Text passage ->
________________

Canonical testing for polymorphic functions

Posted on June 7, 2017

Polymorphism is an essential aspect of reusable code: it describes programs that can operate on many types of data. Parametric polymorphism, which can be seen as a dual of encapsulation, also makes programming safer: encapsulated data can only be accessed through a clearly defined interface, and prevents accidental nonsensical operations.

If fewer mistakes are possible, then not only does the likeliness of writing a correct program increase, but hopefully it also becomes easier to check that the program is actually correct. Testing polymorphic properties1 cements that intuition: we only need to test a polymorphic function on a very small subset of its domain.

A particular aspect I would like to clarify is the optimality of the approach presented in that paper: it seems to carve out a subset of test cases that is the least redundant in a certain sense.

This blog post gives a formalization of the problem of testing and shows some examples taking advantage of parametric polymorphism to solve it efficiently.


Let \(\forall \alpha. T\alpha\to U\alpha\) be a parametric function type. We will leave the quantifier implicit and just write \(T\alpha\to U\alpha\).

The goal of testing is to determine whether an implementation \(f : T\alpha\to U\alpha\) matches a specification \(g : T\alpha\to U\alpha\), such that \(\forall x. f~x = g~x\); a straightforward approach is to test that property with some inputs. The formal definitions here are tailored to testing polymorphic functions but they can easily be reformulated in different settings.

________________

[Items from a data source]
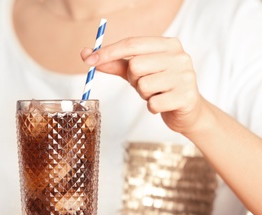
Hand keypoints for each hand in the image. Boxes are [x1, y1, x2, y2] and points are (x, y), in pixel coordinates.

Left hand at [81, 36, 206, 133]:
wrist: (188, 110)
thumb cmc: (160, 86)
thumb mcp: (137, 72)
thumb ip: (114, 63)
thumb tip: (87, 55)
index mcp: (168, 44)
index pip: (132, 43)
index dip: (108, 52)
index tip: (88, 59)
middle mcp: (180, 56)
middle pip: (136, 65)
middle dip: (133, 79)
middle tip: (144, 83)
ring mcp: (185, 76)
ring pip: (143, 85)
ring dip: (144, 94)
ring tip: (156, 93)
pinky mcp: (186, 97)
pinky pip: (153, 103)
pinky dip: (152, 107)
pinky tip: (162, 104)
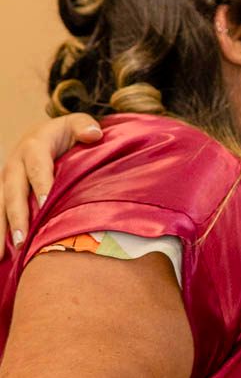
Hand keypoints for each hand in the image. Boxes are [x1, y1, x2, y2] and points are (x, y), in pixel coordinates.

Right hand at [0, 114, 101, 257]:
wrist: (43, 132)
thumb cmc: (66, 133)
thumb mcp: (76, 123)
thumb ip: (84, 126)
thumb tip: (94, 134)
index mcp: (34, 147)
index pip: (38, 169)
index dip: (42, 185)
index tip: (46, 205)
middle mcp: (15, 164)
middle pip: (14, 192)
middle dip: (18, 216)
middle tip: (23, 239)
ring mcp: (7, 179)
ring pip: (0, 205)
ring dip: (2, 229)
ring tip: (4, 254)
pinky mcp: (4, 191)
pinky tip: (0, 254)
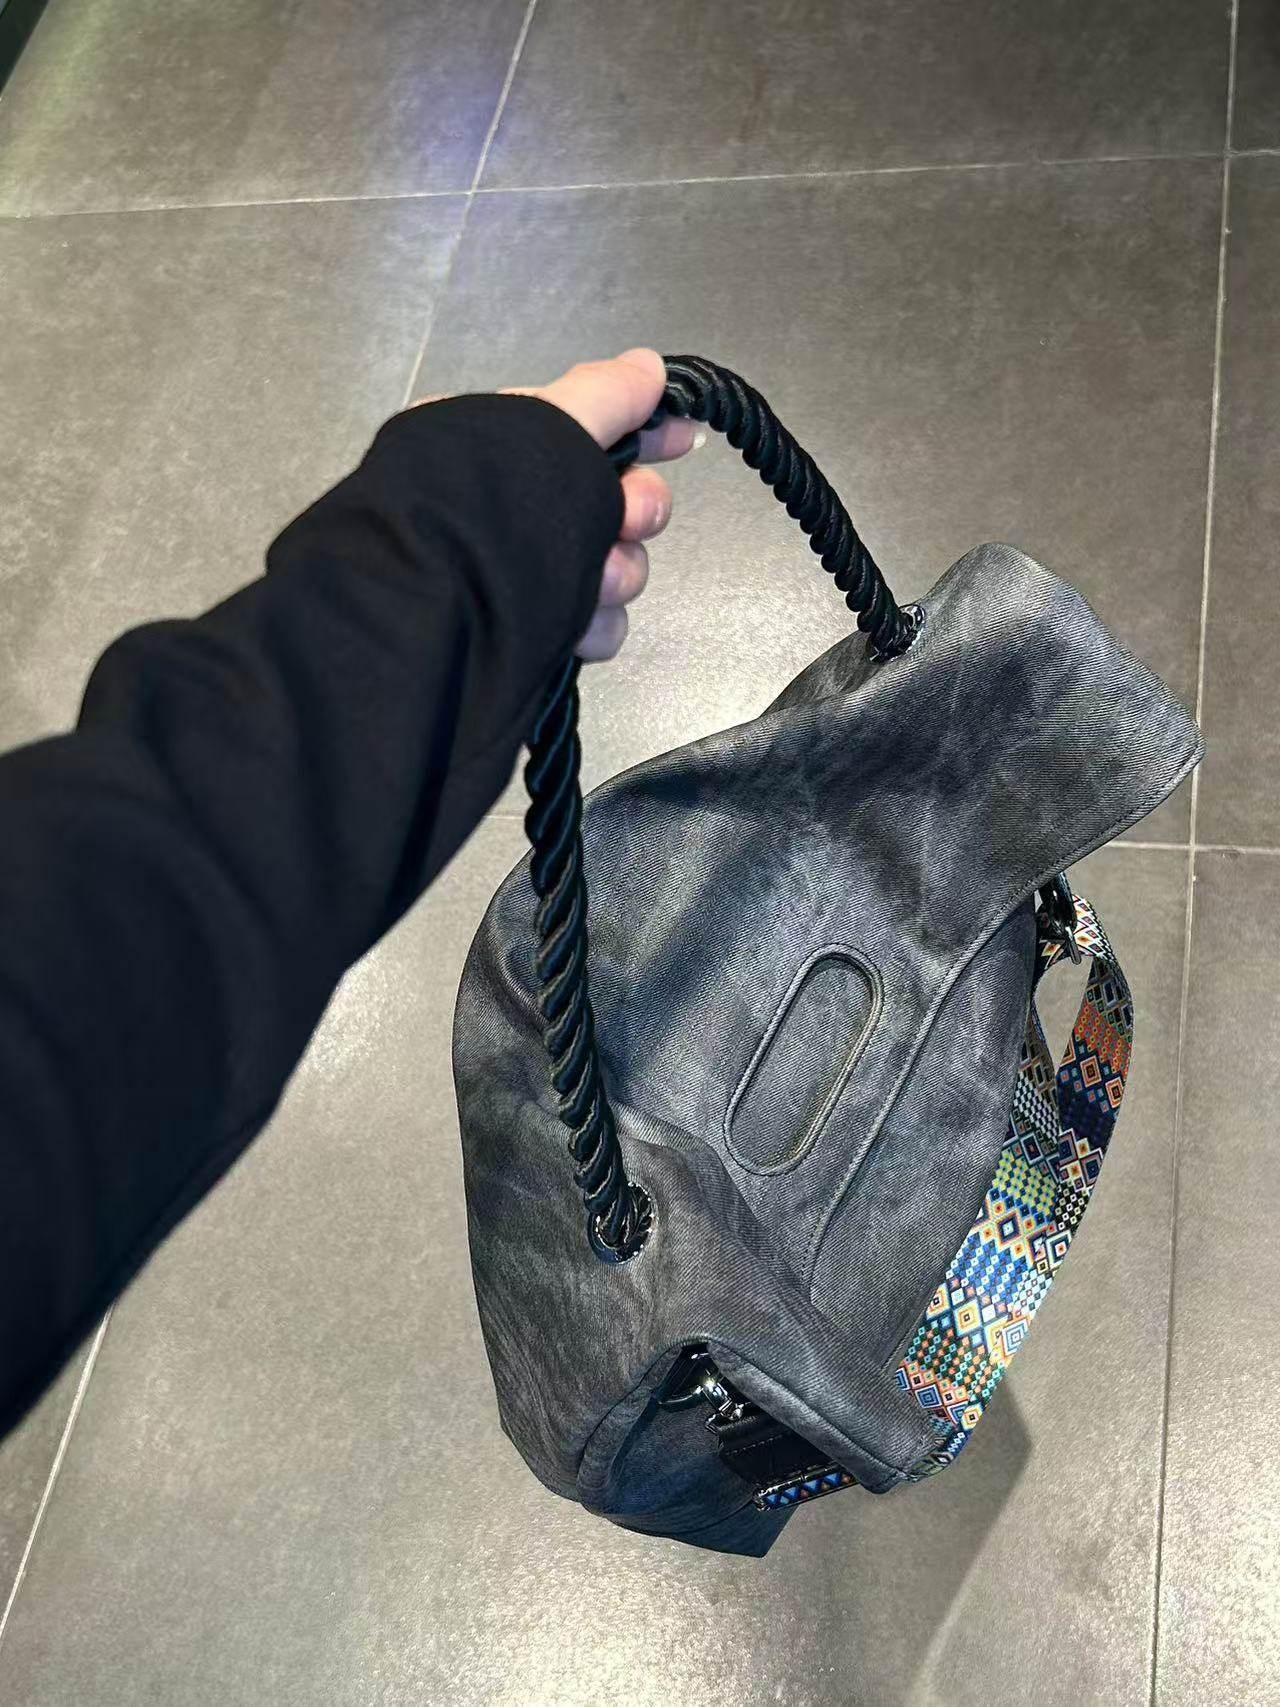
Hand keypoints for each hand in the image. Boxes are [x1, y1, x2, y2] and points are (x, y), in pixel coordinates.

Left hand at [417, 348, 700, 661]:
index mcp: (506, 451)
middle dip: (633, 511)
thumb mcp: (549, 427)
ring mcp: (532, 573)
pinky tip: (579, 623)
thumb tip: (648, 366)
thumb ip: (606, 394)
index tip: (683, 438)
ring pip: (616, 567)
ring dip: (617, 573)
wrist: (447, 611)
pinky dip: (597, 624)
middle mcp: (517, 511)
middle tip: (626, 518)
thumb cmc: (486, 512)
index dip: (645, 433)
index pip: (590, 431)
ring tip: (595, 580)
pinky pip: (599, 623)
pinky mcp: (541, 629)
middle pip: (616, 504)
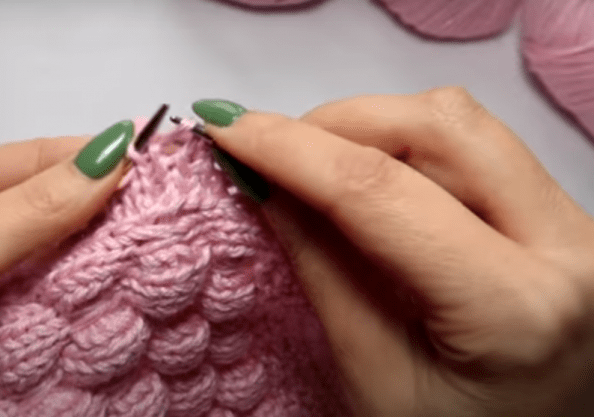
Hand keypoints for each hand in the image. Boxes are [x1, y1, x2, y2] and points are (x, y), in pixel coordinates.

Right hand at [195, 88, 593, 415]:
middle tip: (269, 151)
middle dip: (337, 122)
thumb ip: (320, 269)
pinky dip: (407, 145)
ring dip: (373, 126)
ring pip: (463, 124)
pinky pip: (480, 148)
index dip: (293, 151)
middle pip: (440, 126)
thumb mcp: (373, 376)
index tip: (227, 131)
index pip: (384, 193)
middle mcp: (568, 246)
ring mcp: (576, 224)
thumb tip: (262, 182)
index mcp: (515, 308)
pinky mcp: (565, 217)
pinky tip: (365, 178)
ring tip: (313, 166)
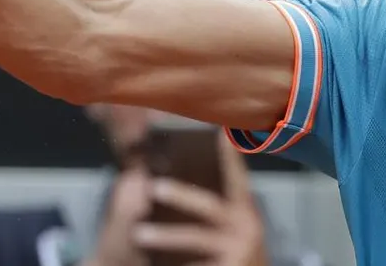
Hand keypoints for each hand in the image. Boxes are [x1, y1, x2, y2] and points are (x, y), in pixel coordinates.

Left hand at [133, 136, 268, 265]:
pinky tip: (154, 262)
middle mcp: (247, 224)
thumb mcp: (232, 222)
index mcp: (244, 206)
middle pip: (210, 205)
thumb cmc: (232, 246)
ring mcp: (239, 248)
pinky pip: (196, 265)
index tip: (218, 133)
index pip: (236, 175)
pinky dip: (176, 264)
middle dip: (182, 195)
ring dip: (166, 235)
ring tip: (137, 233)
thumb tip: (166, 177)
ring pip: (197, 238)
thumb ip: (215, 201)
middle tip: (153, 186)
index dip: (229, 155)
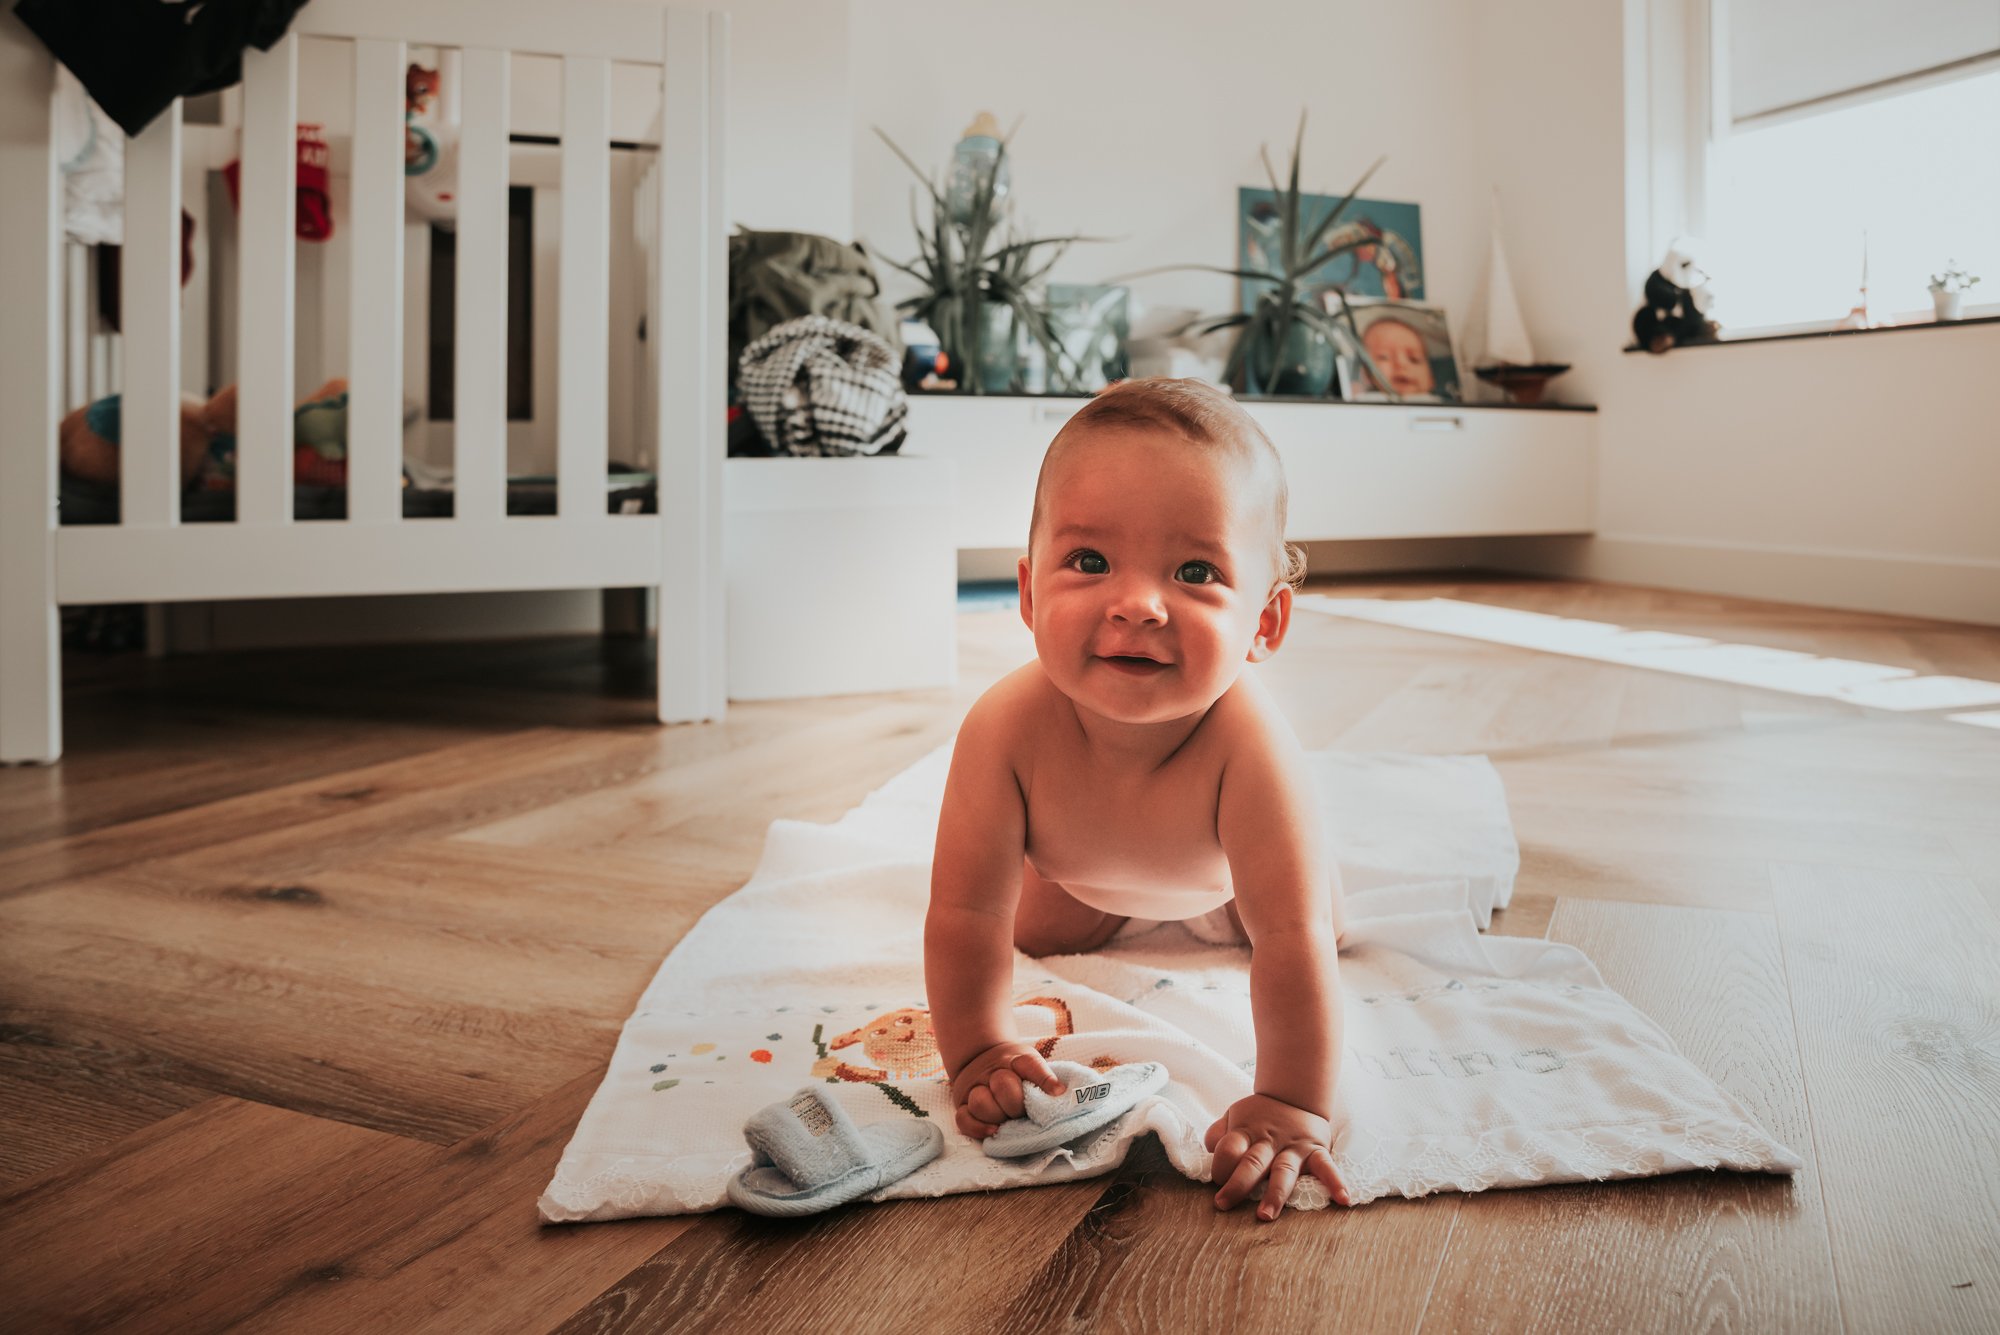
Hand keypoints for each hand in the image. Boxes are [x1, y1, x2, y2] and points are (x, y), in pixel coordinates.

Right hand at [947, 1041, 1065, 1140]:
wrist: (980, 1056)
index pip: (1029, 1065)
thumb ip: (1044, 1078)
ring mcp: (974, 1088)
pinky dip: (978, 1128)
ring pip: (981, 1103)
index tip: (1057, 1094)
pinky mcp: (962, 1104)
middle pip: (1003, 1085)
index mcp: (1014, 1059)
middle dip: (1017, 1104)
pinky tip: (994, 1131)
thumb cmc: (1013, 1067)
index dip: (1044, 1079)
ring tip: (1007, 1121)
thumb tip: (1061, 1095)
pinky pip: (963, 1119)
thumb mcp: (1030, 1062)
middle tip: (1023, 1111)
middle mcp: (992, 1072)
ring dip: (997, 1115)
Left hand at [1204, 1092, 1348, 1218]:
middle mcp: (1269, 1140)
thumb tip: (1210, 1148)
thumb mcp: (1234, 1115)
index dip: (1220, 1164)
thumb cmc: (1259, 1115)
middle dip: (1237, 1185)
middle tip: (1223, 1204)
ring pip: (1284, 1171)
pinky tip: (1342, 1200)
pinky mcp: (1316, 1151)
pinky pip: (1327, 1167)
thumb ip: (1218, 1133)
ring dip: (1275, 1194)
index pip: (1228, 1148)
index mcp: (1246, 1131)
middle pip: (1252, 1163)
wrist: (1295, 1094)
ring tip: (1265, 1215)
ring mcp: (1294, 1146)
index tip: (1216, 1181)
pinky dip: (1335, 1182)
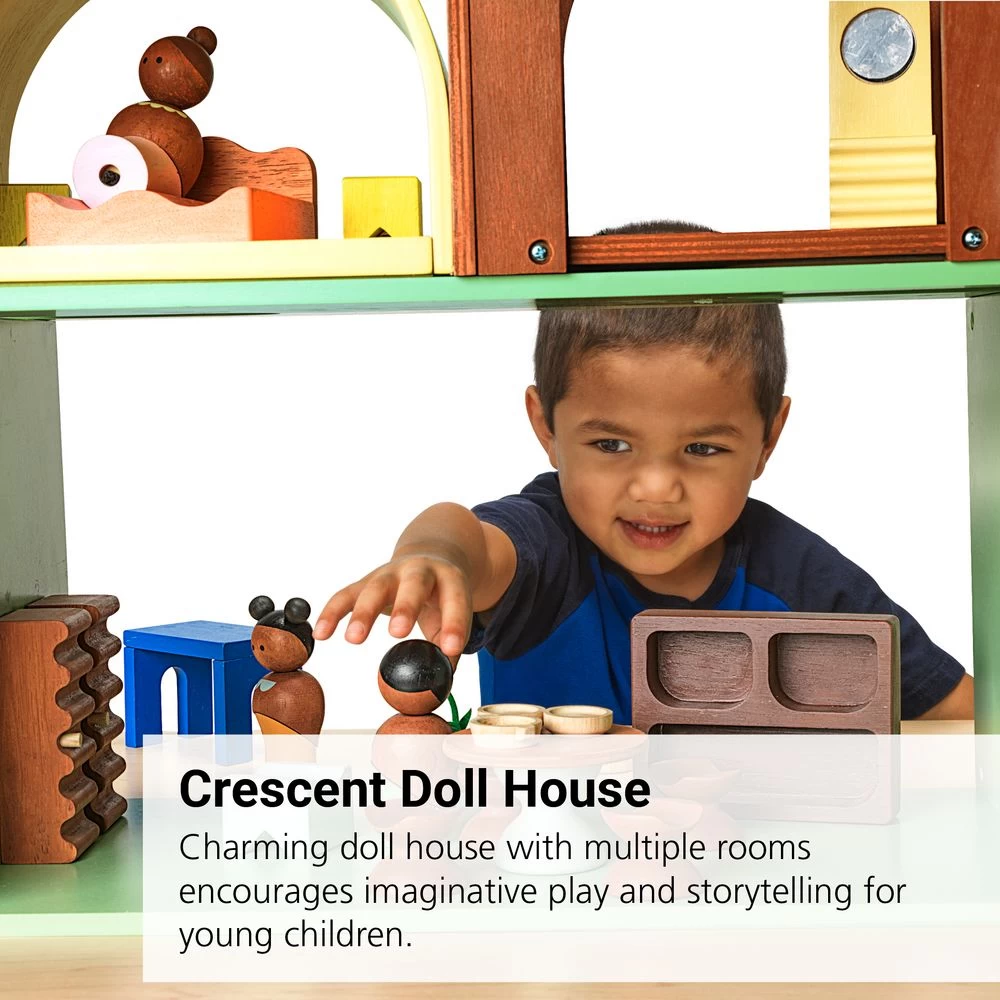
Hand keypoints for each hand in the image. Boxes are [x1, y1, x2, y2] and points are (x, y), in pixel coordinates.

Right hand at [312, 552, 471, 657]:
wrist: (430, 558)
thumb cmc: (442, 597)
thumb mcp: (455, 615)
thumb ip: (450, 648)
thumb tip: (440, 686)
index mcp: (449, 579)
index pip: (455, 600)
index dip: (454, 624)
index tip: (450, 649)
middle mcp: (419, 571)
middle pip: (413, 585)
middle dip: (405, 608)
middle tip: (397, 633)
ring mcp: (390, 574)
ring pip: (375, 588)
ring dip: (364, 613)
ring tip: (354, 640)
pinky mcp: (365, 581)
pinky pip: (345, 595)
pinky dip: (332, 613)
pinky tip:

________________

Study questions ->
1. In the post on testing polymorphic functions, what can parametric polymorphism be seen as a dual of?
2. Reproduce the post on testing polymorphic functions verbatim, from "This blog post" to "solve it efficiently.".

Answers ->
1. Encapsulation.

2.
This blog post gives a formalization of the problem of testing and shows some examples taking advantage of parametric polymorphism to solve it efficiently.